Population: Prefer to think in terms of seeds per acre instead of lbs per acre.  This comes into to play with the use of a planter.  Rick Kochenower says “for seeding rate(on 30 inch rows), it isn’t  as critical as most people think it is.  Because most guys in Oklahoma tend  to under plant not over  plant.  I always suggested 45,000 but as you look at the last slide it really don’t matter much.  The way I always liked putting it is to make you sure have enough out there to not have to replant, because being late hurts more than having to few too many or too few plants.”

Row spacing:  I like 30, but many may not have a planter so I suggest at least plugging every other hole in the drill to be at a 12″-20″ spacing. Make sure your population is correct for your row spacing.  For this consult with your local seed dealer to match cultivar with row spacing and proper population.

Insects: Scouting for aphids and head midge is very important, these little critters are yield robbers and can gum up the works at harvest.

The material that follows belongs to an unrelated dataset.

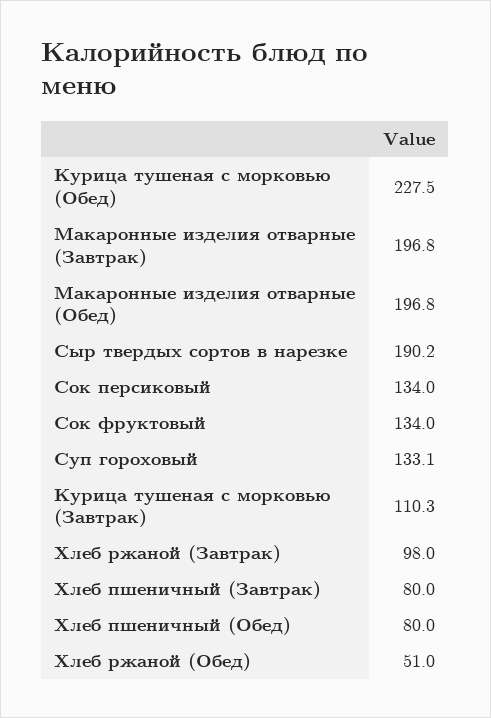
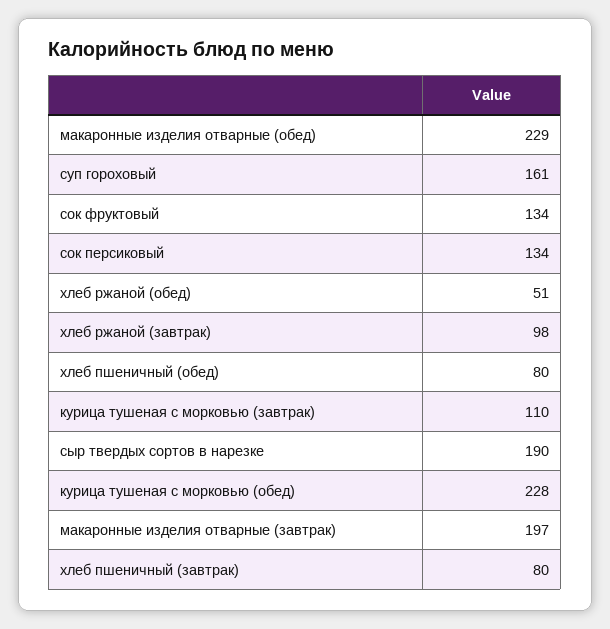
Макаронные изделия отварные (Обед): 196.8 -> 229
Суп гороховый: 133.1 -> 161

Harvest prep:  I almost put this as the fifth key.  By chemically maturing/terminating  your crop you are both able to increase harvest efficiency and preserve moisture for a following winter crop of wheat or canola.

While this is a good start I suggest a visit with your local OSU Extension educator, consultant or seed dealer for information about your specific situation.  Just know the crop has great potential to yield big if treated right.  I like to say don’t treat your sorghum crop like the stray you adopted, treat it like your hunting dog that you traveled halfway across the country to pick up.  Good luck in 2015 and I hope the rains fall when and were needed.